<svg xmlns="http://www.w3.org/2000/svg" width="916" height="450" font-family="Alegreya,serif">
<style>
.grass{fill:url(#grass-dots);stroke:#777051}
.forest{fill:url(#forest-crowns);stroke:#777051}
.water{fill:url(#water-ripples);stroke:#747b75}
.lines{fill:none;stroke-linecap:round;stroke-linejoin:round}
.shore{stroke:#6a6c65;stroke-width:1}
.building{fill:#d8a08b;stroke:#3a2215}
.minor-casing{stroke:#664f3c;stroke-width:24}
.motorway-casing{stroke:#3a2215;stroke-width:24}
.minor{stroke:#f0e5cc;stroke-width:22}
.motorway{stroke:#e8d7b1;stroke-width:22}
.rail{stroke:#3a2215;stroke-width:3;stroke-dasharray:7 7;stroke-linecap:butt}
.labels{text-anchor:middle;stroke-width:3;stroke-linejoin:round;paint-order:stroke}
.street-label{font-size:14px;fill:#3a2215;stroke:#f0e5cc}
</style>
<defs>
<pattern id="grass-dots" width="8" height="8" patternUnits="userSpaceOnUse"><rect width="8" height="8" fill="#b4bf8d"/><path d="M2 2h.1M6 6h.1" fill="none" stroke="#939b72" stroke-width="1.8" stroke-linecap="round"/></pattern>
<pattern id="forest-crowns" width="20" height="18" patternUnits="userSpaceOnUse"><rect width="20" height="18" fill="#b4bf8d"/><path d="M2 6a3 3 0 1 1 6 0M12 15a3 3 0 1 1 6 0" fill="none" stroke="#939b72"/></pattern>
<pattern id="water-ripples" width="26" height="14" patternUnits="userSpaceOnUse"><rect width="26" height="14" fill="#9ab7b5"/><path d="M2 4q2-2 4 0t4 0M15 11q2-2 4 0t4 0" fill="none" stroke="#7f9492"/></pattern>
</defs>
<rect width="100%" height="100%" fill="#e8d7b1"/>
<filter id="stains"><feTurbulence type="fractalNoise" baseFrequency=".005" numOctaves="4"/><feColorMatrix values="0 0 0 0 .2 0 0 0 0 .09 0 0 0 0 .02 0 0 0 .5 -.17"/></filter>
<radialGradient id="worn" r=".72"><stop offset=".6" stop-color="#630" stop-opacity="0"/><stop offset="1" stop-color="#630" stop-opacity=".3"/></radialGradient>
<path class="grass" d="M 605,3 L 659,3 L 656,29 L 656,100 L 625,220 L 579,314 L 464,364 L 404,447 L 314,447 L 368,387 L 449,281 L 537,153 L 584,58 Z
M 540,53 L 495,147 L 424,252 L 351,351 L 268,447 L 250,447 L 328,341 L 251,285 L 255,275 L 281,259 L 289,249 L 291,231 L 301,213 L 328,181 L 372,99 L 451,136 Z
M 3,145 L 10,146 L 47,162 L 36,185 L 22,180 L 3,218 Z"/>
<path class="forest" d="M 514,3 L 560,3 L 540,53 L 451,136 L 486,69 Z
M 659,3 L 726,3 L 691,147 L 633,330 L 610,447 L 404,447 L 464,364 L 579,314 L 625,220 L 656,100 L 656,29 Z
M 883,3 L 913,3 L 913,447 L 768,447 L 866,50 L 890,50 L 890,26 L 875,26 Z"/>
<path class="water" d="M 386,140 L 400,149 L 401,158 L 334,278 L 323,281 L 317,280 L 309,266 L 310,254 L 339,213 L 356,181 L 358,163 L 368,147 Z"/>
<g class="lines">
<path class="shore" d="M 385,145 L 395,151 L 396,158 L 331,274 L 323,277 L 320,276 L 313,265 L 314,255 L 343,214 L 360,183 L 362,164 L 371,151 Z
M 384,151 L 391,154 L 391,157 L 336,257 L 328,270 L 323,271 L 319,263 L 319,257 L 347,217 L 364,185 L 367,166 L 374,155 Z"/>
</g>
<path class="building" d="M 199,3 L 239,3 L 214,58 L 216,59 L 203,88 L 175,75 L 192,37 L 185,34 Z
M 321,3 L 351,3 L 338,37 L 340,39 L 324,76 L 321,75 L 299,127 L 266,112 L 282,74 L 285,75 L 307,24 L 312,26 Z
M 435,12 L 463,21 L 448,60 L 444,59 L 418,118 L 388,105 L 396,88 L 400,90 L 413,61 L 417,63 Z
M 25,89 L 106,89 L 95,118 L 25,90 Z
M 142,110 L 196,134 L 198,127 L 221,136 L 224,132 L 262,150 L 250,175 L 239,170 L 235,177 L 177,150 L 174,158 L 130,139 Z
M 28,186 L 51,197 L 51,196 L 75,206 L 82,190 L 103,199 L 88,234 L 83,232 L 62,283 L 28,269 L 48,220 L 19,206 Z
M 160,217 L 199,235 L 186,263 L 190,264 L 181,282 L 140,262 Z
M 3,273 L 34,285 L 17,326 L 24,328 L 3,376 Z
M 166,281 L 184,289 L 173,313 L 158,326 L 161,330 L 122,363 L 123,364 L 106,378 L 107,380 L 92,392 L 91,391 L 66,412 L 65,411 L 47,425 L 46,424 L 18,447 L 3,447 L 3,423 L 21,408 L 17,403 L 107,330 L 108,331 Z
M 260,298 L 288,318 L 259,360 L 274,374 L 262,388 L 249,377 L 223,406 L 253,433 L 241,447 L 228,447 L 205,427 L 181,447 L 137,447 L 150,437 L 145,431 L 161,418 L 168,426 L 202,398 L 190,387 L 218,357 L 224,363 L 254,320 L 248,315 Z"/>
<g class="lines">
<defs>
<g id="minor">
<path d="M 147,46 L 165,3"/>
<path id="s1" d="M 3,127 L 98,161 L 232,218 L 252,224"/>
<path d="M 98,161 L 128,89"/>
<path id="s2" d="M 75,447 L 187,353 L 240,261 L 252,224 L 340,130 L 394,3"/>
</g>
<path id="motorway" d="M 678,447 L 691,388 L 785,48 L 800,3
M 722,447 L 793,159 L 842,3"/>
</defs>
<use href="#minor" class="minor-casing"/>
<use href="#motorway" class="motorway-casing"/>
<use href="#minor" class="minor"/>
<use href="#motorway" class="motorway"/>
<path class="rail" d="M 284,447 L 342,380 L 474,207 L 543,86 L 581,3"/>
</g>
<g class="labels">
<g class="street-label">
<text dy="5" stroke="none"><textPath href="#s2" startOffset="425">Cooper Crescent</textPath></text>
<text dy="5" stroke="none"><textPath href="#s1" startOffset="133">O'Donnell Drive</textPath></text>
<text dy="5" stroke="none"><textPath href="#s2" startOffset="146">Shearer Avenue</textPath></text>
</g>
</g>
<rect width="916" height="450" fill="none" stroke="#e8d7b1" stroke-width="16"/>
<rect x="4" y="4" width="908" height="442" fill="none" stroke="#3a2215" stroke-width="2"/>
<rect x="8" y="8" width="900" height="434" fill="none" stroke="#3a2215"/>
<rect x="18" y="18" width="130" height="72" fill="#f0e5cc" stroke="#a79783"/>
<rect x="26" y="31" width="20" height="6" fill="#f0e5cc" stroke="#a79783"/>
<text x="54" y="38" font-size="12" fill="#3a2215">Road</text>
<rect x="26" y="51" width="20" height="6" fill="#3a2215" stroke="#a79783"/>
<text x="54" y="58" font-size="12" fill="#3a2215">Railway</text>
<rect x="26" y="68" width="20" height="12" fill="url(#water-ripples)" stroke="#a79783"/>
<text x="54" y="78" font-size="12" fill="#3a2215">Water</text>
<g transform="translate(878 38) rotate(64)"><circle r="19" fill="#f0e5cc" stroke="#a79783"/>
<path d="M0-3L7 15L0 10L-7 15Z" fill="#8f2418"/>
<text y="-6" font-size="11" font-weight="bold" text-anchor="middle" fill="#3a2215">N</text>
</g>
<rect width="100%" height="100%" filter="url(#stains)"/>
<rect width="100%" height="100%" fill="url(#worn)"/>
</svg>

● **EXERCISE DESCRIPTION**
Retype all of the data shown above, word for word.

● **COMPLETED EXERCISE**
<svg xmlns="http://www.w3.org/2000/svg" width="916" height="450" font-family="Alegreya,serif">
<style>
.grass{fill:url(#grass-dots);stroke:#777051}
.forest{fill:url(#forest-crowns);stroke:#777051}
.water{fill:url(#water-ripples);stroke:#747b75}
.lines{fill:none;stroke-linecap:round;stroke-linejoin:round}
.shore{stroke:#6a6c65;stroke-width:1}
.building{fill:#d8a08b;stroke:#3a2215}
.minor-casing{stroke:#664f3c;stroke-width:24}
.motorway-casing{stroke:#3a2215;stroke-width:24}
.minor{stroke:#f0e5cc;stroke-width:22}
.motorway{stroke:#e8d7b1;stroke-width:22}
.rail{stroke:#3a2215;stroke-width:3;stroke-dasharray:7 7;stroke-linecap:butt}
.labels{text-anchor:middle;stroke-width:3;stroke-linejoin:round;paint-order:stroke}
.street-label{font-size:14px;fill:#3a2215;stroke:#f0e5cc}
</style>
<defs>
<pattern id="grass-dots" width="8" height="8" patternUnits="userSpaceOnUse"><rect width="8" height="8" fill="#b4bf8d"/><path d="M2 2h.1M6 6h.1" fill="none" stroke="#939b72" stroke-width="1.8" stroke-linecap="round"/></pattern>
<pattern id="forest-crowns" width="20" height="18" patternUnits="userSpaceOnUse"><rect width="20" height="18" fill="#b4bf8d"/><path d="M2 6a3 3 0 1 1 6 0M12 15a3 3 0 1 1 6 0" fill="none" stroke="#939b72"/></pattern>
<pattern id="water-ripples" width="26" height="14" patternUnits="userSpaceOnUse"><rect width="26" height="14" fill="#9ab7b5"/><path d="M2 4q2-2 4 0t4 0M15 11q2-2 4 0t4 0" fill="none" stroke="#7f9492"/></pattern>
</defs>
<rect width="100%" height="100%" fill="#e8d7b1"/>
<filter id="stains"><feTurbulence type="fractalNoise" baseFrequency=".005" numOctaves="4"/><feColorMatrix values="0 0 0 0 .2 0 0 0 0 .09 0 0 0 0 .02 0 0 0 .5 -.17"/></filter>
<radialGradient id="worn" r=".72"><stop offset=".6" stop-color="#630" stop-opacity="0"/><stop offset="1" stop-color="#630" stop-opacity=".3"/></radialGradient>
<path class="grass" d="M 605,3 L 659,3 L 656,29 L 656,100 L 625,220 L 579,314 L 464,364 L 404,447 L 314,447 L 368,387 L 449,281 L 537,153 L 584,58 Z
M 540,53 L 495,147 L 424,252 L 351,351 L 268,447 L 250,447 L 328,341 L 251,285 L 255,275 L 281,259 L 289,249 L 291,231 L 301,213 L 328,181 L 372,99 L 451,136 Z
M 3,145 L 10,146 L 47,162 L 36,185 L 22,180 L 3,218 Z"/>
<path class="forest" d="M 514,3 L 560,3 L 540,53 L 451,136 L 486,69 Z
M 659,3 L 726,3 L 691,147 L 633,330 L 610,447 L 404,447 L 464,364 L 579,314 L 625,220 L 656,100 L 656,29 Z
M 883,3 L 913,3 L 913,447 L 768,447 L 866,50 L 890,50 L 890,26 L 875,26 Z"/>
<path class="water" d="M 386,140 L 400,149 L 401,158 L 334,278 L 323,281 L 317,280 L 309,266 L 310,254 L 339,213 L 356,181 L 358,163 L 368,147 Z"/>
<g class="lines">
<path class="shore" d="M 385,145 L 395,151 L 396,158 L 331,274 L 323,277 L 320,276 L 313,265 L 314,255 L 343,214 L 360,183 L 362,164 L 371,151 Z
M 384,151 L 391,154 L 391,157 L 336,257 L 328,270 L 323,271 L 319,263 L 319,257 L 347,217 L 364,185 L 367,166 L 374,155 Z"/>
</g>
<path class="building" d="M 199,3 L 239,3 L 214,58 L 216,59 L 203,88 L 175,75 L 192,37 L 185,34 Z
M 321,3 L 351,3 L 338,37 L 340,39 L 324,76 L 321,75 L 299,127 L 266,112 L 282,74 L 285,75 L 307,24 L 312,26 Z
M 435,12 L 463,21 L 448,60 L 444,59 L 418,118 L 388,105 L 396,88 L 400,90 L 413,61 L 417,63 Z
M 25,89 L 106,89 L 95,118 L 25,90 Z
M 142,110 L 196,134 L 198,127 L 221,136 L 224,132 L 262,150 L 250,175 L 239,170 L 235,177 L 177,150 L 174,158 L 130,139 Z
M 28,186 L 51,197 L 51,196 L 75,206 L 82,190 L 103,199 L 88,234 L 83,232 L 62,283 L 28,269 L 48,220 L 19,206 Z
M 160,217 L 199,235 L 186,263 L 190,264 L 181,282 L 140,262 Z
M 3,273 L 34,285 L 17,326 L 24,328 L 3,376 Z
M 166,281 L 184,289 L 173,313 L 158,326 L 161,330 L 122,363 L 123,364 L 106,378 L 107,380 L 92,392 L 91,391 L 66,412 L 65,411 L 47,425 L 46,424 L 18,447 L 3,447 L 3,423 L 21,408 L 17,403 L 107,330 L 108,331 Z
M 260,298 L 288,318 L 259,360 L 274,374 L 262,388 L 249,377 L 223,406 L 253,433 L 241,447 L 228,447 L 205,427 L 181,447 L 137,447 L 150,437 L 145,431 L 161,418 L 168,426 L 202,398 L 190,387 L 218,357 L 224,363 L 254,320 L 248,315 Z"/>
<g class="lines">
<defs>
<g id="minor">
<path d="M 147,46 L 165,3"/>
<path id="s1" d="M 3,127 L 98,161 L 232,218 L 252,224"/>
<path d="M 98,161 L 128,89"/>
<path id="s2" d="M 75,447 L 187,353 L 240,261 L 252,224 L 340,130 L 394,3"/>
</g>
<path id="motorway" d="M 678,447 L 691,388 L 785,48 L 800,3
M 722,447 L 793,159 L 842,3"/>
</defs>
<use href="#minor" class="minor-casing"/>
<use href="#motorway" class="motorway-casing"/>
<use href="#minor" class="minor"/>
<use href="#motorway" class="motorway"/>
<path class="rail" d="M 284,447 L 342,380 L 474,207 L 543,86 L 581,3"/>
</g>
<g class="labels">
<g class="street-label">
<text dy="5" stroke="none"><textPath href="#s2" startOffset="425">Cooper Crescent</textPath></text>
<text dy="5" stroke="none"><textPath href="#s1" startOffset="133">O'Donnell Drive</textPath></text>
<text dy="5" stroke="none"><textPath href="#s2" startOffset="146">Shearer Avenue</textPath></text>
</g>
</g>
<rect width="916" height="450" fill="none" stroke="#e8d7b1" stroke-width="16"/>
<rect x="4" y="4" width="908" height="442" fill="none" stroke="#3a2215" stroke-width="2"/>
<rect x="8" y="8" width="900" height="434" fill="none" stroke="#3a2215"/>
<rect x="18" y="18" width="130" height="72" fill="#f0e5cc" stroke="#a79783"/>
<rect x="26" y="31" width="20" height="6" fill="#f0e5cc" stroke="#a79783"/>
<text x="54" y="38" font-size="12" fill="#3a2215">Road</text>
<rect x="26" y="51" width="20" height="6" fill="#3a2215" stroke="#a79783"/>
<text x="54" y="58" font-size="12" fill="#3a2215">Railway</text>
<rect x="26" y="68" width="20" height="12" fill="url(#water-ripples)" stroke="#a79783"/>
<text x="54" y="78" font-size="12" fill="#3a2215">Water</text>
<g transform="translate(878 38) rotate(64)"><circle r="19" fill="#f0e5cc" stroke="#a79783"/>
<path d="M0-3L7 15L0 10L-7 15Z" fill="#8f2418"/>
<text y="-6" font-size="11" font-weight="bold" text-anchor="middle" fill="#3a2215">N</text>
</g>
<rect width="100%" height="100%" filter="url(#stains)"/>
<rect width="100%" height="100%" fill="url(#worn)"/>
</svg>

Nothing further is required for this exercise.